2. **Common mistakes in the early stages of entrepreneurship: Don’t stick to a wrong direction or over-rely on cutting-edge technology**
Failure is inevitable, but timely adjustment is crucial.
- Stop losses when you’re on the wrong track: Victoria wanted to create a QA testing tool similar to Uber’s, but customers were unenthusiastic (vague comments like “It’s somewhat valuable” were a bad sign). She then switched to a solution for financial advisors and succeeded.
- Don’t be too ahead of technology: Victoria initially aimed for fully autonomous AI agents, but the models were unreliable. She had to revert to a simpler interface with dropdown menus until the technology matured two years later. “Overoptimism can lead to setbacks.”
- Niche markets are the key: Johannes’ quantum camera targets a specific need (high-speed imaging in aerospace), ensuring that even as technology evolves, their product remains unique.
3. **How to prevent your product from becoming obsolete?
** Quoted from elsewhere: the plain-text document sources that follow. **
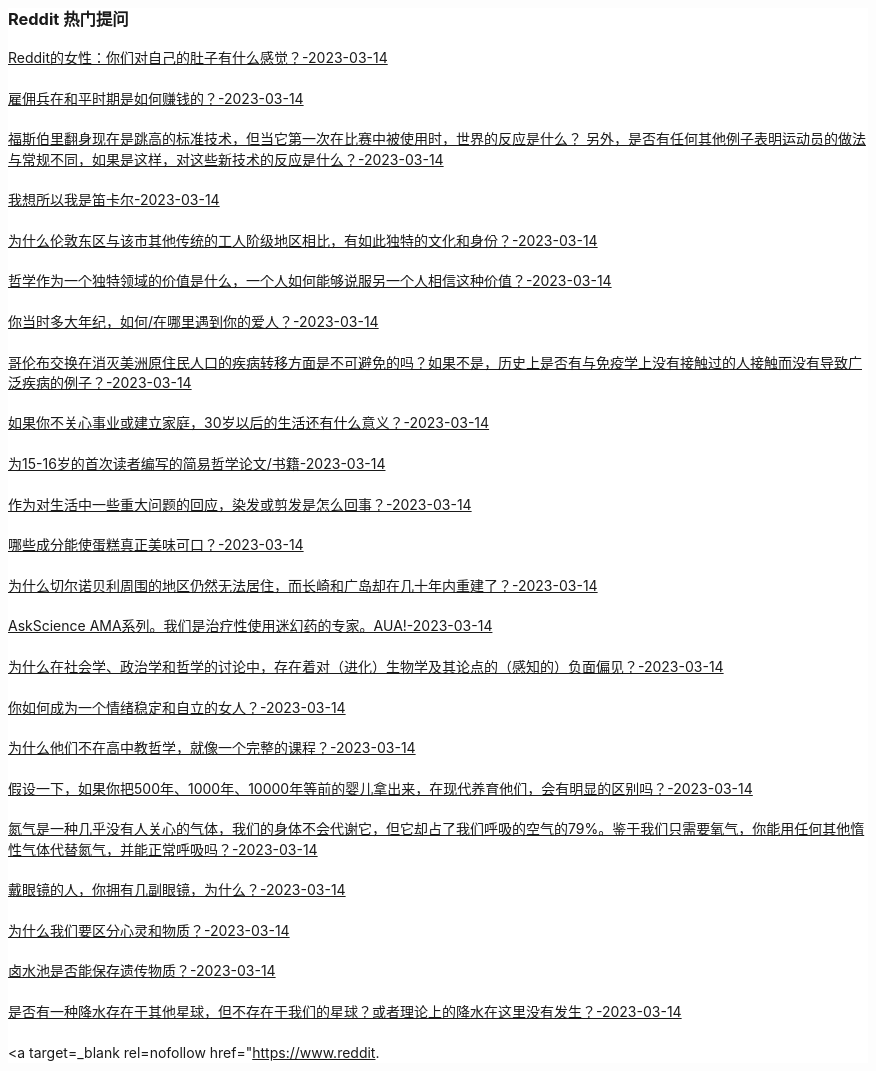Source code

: 



###  Reddit 热门提问

<a target=_blank rel=nofollow href="https://www.reddit.com/r/AskWomen/comments/11rc4t6/women_of_reddit_how_do_you_feel_about_your_bellies/" >Reddit的女性：你们对自己的肚子有什么感觉？-2023-03-14</a><br/><br/><a target=_blank rel=nofollow href="https://www.reddit.com/r/AskHistorians/comments/11r5eyi/how_did_mercenaries_earn_money_while_peace/" >雇佣兵在和平时期是如何赚钱的？-2023-03-14</a><br/><br/><a target=_blank rel=nofollow href="https://www.reddit.com/r/AskHistorians/comments/11qsrpy/the_fosbury_flop_is_now_the_standard_technique/" >福斯伯里翻身现在是跳高的标准技术，但当它第一次在比赛中被使用时，世界的反应是什么？ 另外，是否有任何其他例子表明运动员的做法与常规不同，如果是这样，对这些新技术的反应是什么？-2023-03-14</a><br/><br/><a target=_blank rel=nofollow href="https://www.reddit.com/r/askphilosophy/comments/11rbkyl/i_think_therefore_i_am_descartes/" >我想所以我是笛卡尔-2023-03-14</a><br/><br/><a target=_blank rel=nofollow href="https://www.reddit.com/r/AskHistorians/comments/11r23b6/why_does_the_east_end_of_london_have_a_such_a/" >为什么伦敦东区与该市其他传统的工人阶级地区相比，有如此独特的文化和身份？-2023-03-14</a><br/><br/><a target=_blank rel=nofollow href="https://www.reddit.com/r/askphilosophy/comments/11qrcqe/what_is_the_value_of_philosophy_as_a_distinct/" >哲学作为一个独特领域的价值是什么，一个人如何能够说服另一个人相信这种价值？-2023-03-14</a><br/><br/><a target=_blank rel=nofollow href="https://www.reddit.com/r/AskWomen/comments/11r7qnw/how_old_were_you_and_howwhere_did_you_meet_the/" >你当时多大年纪，如何/在哪里遇到你的爱人？-2023-03-14</a><br/><br/><a target=_blank rel=nofollow href="https://www.reddit.com/r/AskHistorians/comments/11qvrth/was_the_columbian_exchange_inevitable_in_regard/" >哥伦布交换在消灭美洲原住民人口的疾病转移方面是不可避免的吗？如果不是，历史上是否有与免疫学上没有接触过的人接触而没有导致广泛疾病的例子？-2023-03-14</a><br/><br/><a target=_blank rel=nofollow href="https://www.reddit.com/r/NoStupidQuestions/comments/11qou1h/what_is_there_to_life_after_30_if_you_dont_care/" >如果你不关心事业或建立家庭，30岁以后的生活还有什么意义？-2023-03-14</a><br/><br/><a target=_blank rel=nofollow href="https://www.reddit.com/r/askphilosophy/comments/11r071g/an_easy_philosophy_essaybook_for_first_time/" >为15-16岁的首次读者编写的简易哲学论文/书籍-2023-03-14</a><br/><br/><a target=_blank rel=nofollow href="https://www.reddit.com/r/AskWomen/comments/11r0waw/whats_up_with_the_hair_dying_or_cutting_as_a/" >作为对生活中一些重大问题的回应，染发或剪发是怎么回事？-2023-03-14</a><br/><br/><a target=_blank rel=nofollow href="https://www.reddit.com/r/AskWomen/comments/11qqrsg/what_ingredients_makes_a_cake_really_tasty/" >哪些成分能使蛋糕真正美味可口？-2023-03-14</a><br/><br/><a target=_blank rel=nofollow href="https://www.reddit.com/r/NoStupidQuestions/comments/11qcdn4/why_is_the_area_around_chernobyl_is_still/" >为什么切尔诺贝利周围的地区仍然无法居住，而长崎和广岛却在几十年内重建了？-2023-03-14</a><br/><br/><a target=_blank rel=nofollow href="https://www.reddit.com/r/askscience/comments/11r343g/askscience_ama_series_were_experts_in_the/" >AskScience AMA系列。我们是治疗性使用迷幻药的专家。AUA!-2023-03-14</a><br/><br/><a target=_blank rel=nofollow href="https://www.reddit.com/r/askphilosophy/comments/11qlvbf/why_is_there_a_perceived_negative_bias_against/" >为什么在社会学、政治学和哲学的讨论中，存在着对（进化）生物学及其论点的（感知的）负面偏见？-2023-03-14</a><br/><br/><a target=_blank rel=nofollow href="https://www.reddit.com/r/AskWomen/comments/11qj5fp/how_do_you_become_an_emotionally_stable/" >你如何成为一个情绪稳定和自立的女人？-2023-03-14</a><br/><br/><a target=_blank rel=nofollow href="https://www.reddit.com/r/askphilosophy/comments/11r0sbx/why_dont_they_teach_philosophy_in_high_school_as/" >为什么他们不在高中教哲学，就像一个完整的课程？-2023-03-14</a><br/><br/><a target=_blank rel=nofollow href="https://www.reddit.com/r/NoStupidQuestions/comments/11qulaa/hypothetically_if_you_took_a_baby_from_500_1000/" >假设一下，如果你把500年、1000年、10000年等前的婴儿拿出来，在现代养育他们，会有明显的区别吗？-2023-03-14</a><br/><br/><a target=_blank rel=nofollow href="https://www.reddit.com/r/askscience/comments/11qokao/nitrogen_is_a_gas_that_pretty_much_no_one_cares/" >氮气是一种几乎没有人关心的气体，我们的身体不会代谢它，但它却占了我们呼吸的空气的79%。鉴于我们只需要氧气，你能用任何其他惰性气体代替氮气，并能正常呼吸吗？-2023-03-14</a><br/><br/><a target=_blank rel=nofollow href="https://www.reddit.com/r/AskWomen/comments/11qsxck/people_who_wear_glasses_how_many_pairs_do_you_own/" >戴眼镜的人，你拥有几副眼镜，为什么？-2023-03-14</a><br/><br/><a target=_blank rel=nofollow href="https://www.reddit.com/r/askphilosophy/comments/11qeylj/why_do_we_make_a_distinction_between_mind_and/" >为什么我们要区分心灵和物质？-2023-03-14</a><br/><br/><a target=_blank rel=nofollow href="https://www.reddit.com/r/askscience/comments/11q9x51/do_brine_pools_preserve_genetic_material/" >卤水池是否能保存遗传物质？-2023-03-14</a><br/><br/><a target=_blank rel=nofollow href="https://www.reddit.com/r/askscience/comments/11q8wpq/is_there_a_type_of_precipitation_that_exists_on/" >是否有一种降水存在于其他星球，但不存在于我们的星球？或者理论上的降水在这里没有发生？-2023-03-14</a><br/><br/><a target=_blank rel=nofollow href="https://www.reddit.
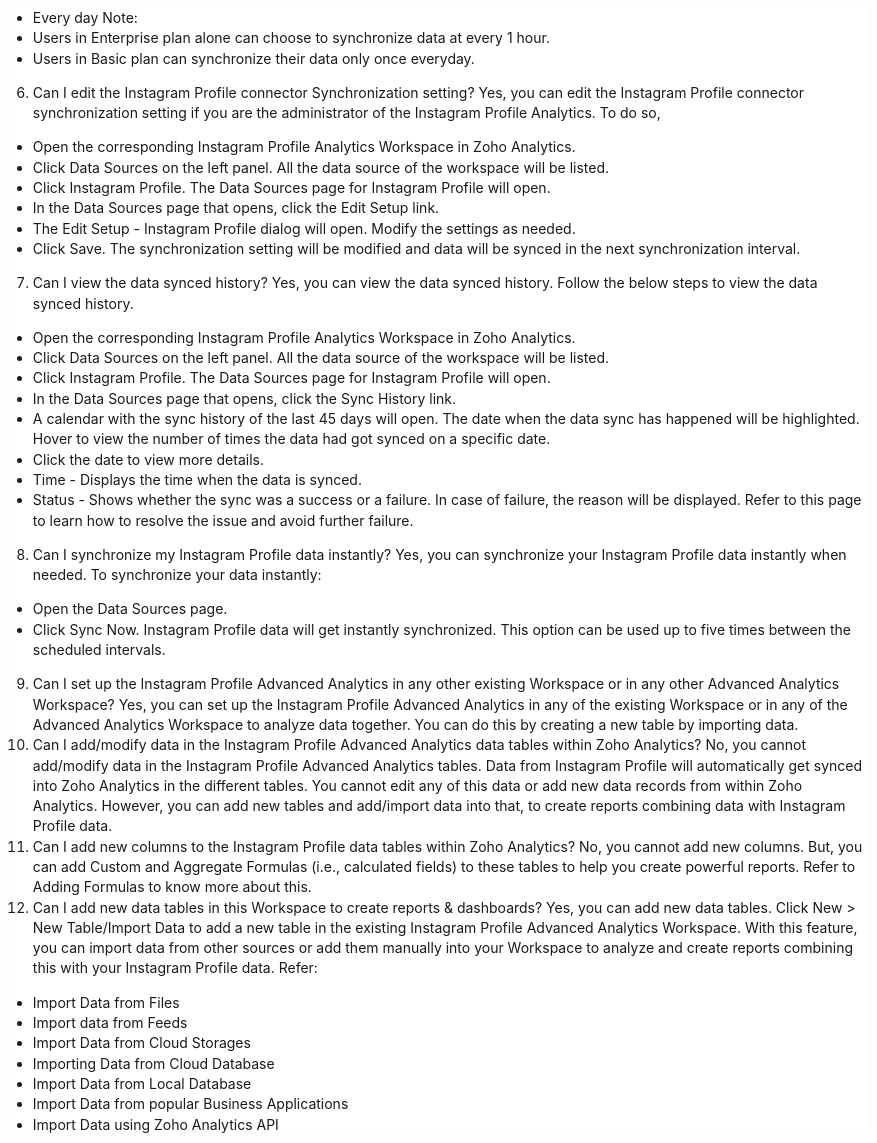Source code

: - Every day
Note:
- Users in Enterprise plan alone can choose to synchronize data at every 1 hour.
- Users in Basic plan can synchronize their data only once everyday.
6. Can I edit the Instagram Profile connector Synchronization setting?
Yes, you can edit the Instagram Profile connector synchronization setting if you are the administrator of the Instagram Profile Analytics.
To do so,
- Open the corresponding Instagram Profile Analytics Workspace in Zoho Analytics.
- Click Data Sources on the left panel. All the data source of the workspace will be listed.
- Click Instagram Profile. The Data Sources page for Instagram Profile will open.
- In the Data Sources page that opens, click the Edit Setup link.
- The Edit Setup - Instagram Profile dialog will open. Modify the settings as needed.
- Click Save. The synchronization setting will be modified and data will be synced in the next synchronization interval.
7. Can I view the data synced history?
Yes, you can view the data synced history. Follow the below steps to view the data synced history.
- Open the corresponding Instagram Profile Analytics Workspace in Zoho Analytics.
- Click Data Sources on the left panel. All the data source of the workspace will be listed.
- Click Instagram Profile. The Data Sources page for Instagram Profile will open.
- In the Data Sources page that opens, click the Sync History link.
- A calendar with the sync history of the last 45 days will open. The date when the data sync has happened will be highlighted. Hover to view the number of times the data had got synced on a specific date.
- Click the date to view more details.
- Time - Displays the time when the data is synced.
- Status - Shows whether the sync was a success or a failure.
In case of failure, the reason will be displayed. Refer to this page to learn how to resolve the issue and avoid further failure.
8. Can I synchronize my Instagram Profile data instantly?
Yes, you can synchronize your Instagram Profile data instantly when needed.
To synchronize your data instantly:
- Open the Data Sources page.
- Click Sync Now. Instagram Profile data will get instantly synchronized.
This option can be used up to five times between the scheduled intervals.
9. Can I set up the Instagram Profile Advanced Analytics in any other existing Workspace or in any other Advanced Analytics Workspace?
Yes, you can set up the Instagram Profile Advanced Analytics in any of the existing Workspace or in any of the Advanced Analytics Workspace to analyze data together. You can do this by creating a new table by importing data.
10. Can I add/modify data in the Instagram Profile Advanced Analytics data tables within Zoho Analytics?
No, you cannot add/modify data in the Instagram Profile Advanced Analytics tables. Data from Instagram Profile will automatically get synced into Zoho Analytics in the different tables. You cannot edit any of this data or add new data records from within Zoho Analytics.
However, you can add new tables and add/import data into that, to create reports combining data with Instagram Profile data.
11. Can I add new columns to the Instagram Profile data tables within Zoho Analytics?
No, you cannot add new columns. But, you can add Custom and Aggregate Formulas (i.e., calculated fields) to these tables to help you create powerful reports. Refer to Adding Formulas to know more about this.
12. Can I add new data tables in this Workspace to create reports & dashboards?
Yes, you can add new data tables. Click New > New Table/Import Data to add a new table in the existing Instagram Profile Advanced Analytics Workspace.
With this feature, you can import data from other sources or add them manually into your Workspace to analyze and create reports combining this with your Instagram Profile data.
Refer:
- Import Data from Files
- Import data from Feeds
- Import Data from Cloud Storages
- Importing Data from Cloud Database
- Import Data from Local Database
- Import Data from popular Business Applications
- Import Data using Zoho Analytics API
Focus on your team and core pain points**
With rapid technological changes, two key factors are essential for long-term success:
- Sell the team, not just the product: Victoria emphasizes that Finney sells the promise of “always being at the forefront of AI.” Customers buy into the team’s ability to continuously improve the product.
- Stay focused on core pain points: Finney’s core issue has always been helping advisors grow their businesses; the solution may have evolved (from databases to AI agents), but the problem remains the same. Similarly, Diffraqton’s focus on high-speed imaging remains unchanged despite changing use cases.
- Interdisciplinary collaboration is crucial: Johannes’ product combines AI, quantum physics, optics, and aerospace knowledge—no single expert could have conceived it alone; a team of diverse experts was needed.
4. **The first 90 days from scratch: Don’t rely on government funding; meet more people and hire quickly**
Reflecting on their early experiences, the founders offer practical advice for newcomers:
- Government funding has its drawbacks: Johannes relied on NASA/DARPA grants, but the process was slow, bureaucratic, and restrictive. If they could do it over again, they would seek private funding first and apply for government support later.
- In-person connections are important: Victoria suggests attending more meetings and having face-to-face conversations with potential clients, especially in industries like wealth management where relationships matter.
- Act quickly when demand emerges: When Finney had 200 companies waiting for their product but only one programmer, they missed out on opportunities. “Don’t be frugal when you need to hire more staff; lack of capacity can cost you business.”
5. **What can AI do in entrepreneurship? It’s a partner, not a replacement**
Both founders use AI, but they understand its role:
- AI as a valuable assistant: Victoria uses it for market research (e.g., analyzing wealth transfer trends), while Johannes sees it as both a critic and a source of inspiration.
- AI can’t generate original ideas: It processes existing data; it helps organize information, not create new ones. Tools like MIT’s “Disciplined Entrepreneurship” chatbot guide entrepreneurs through 25 steps.
- The core is still customer interaction: No matter how advanced AI is, you must still engage with customers to understand their real needs. Original ideas and solutions always come from direct communication.
These lessons are drawn from practical experience and are more valuable than any theory. The essence is simple: First, identify your customers’ pain points, then find the most straightforward way to solve them—don’t overlook practicality for the sake of being cool.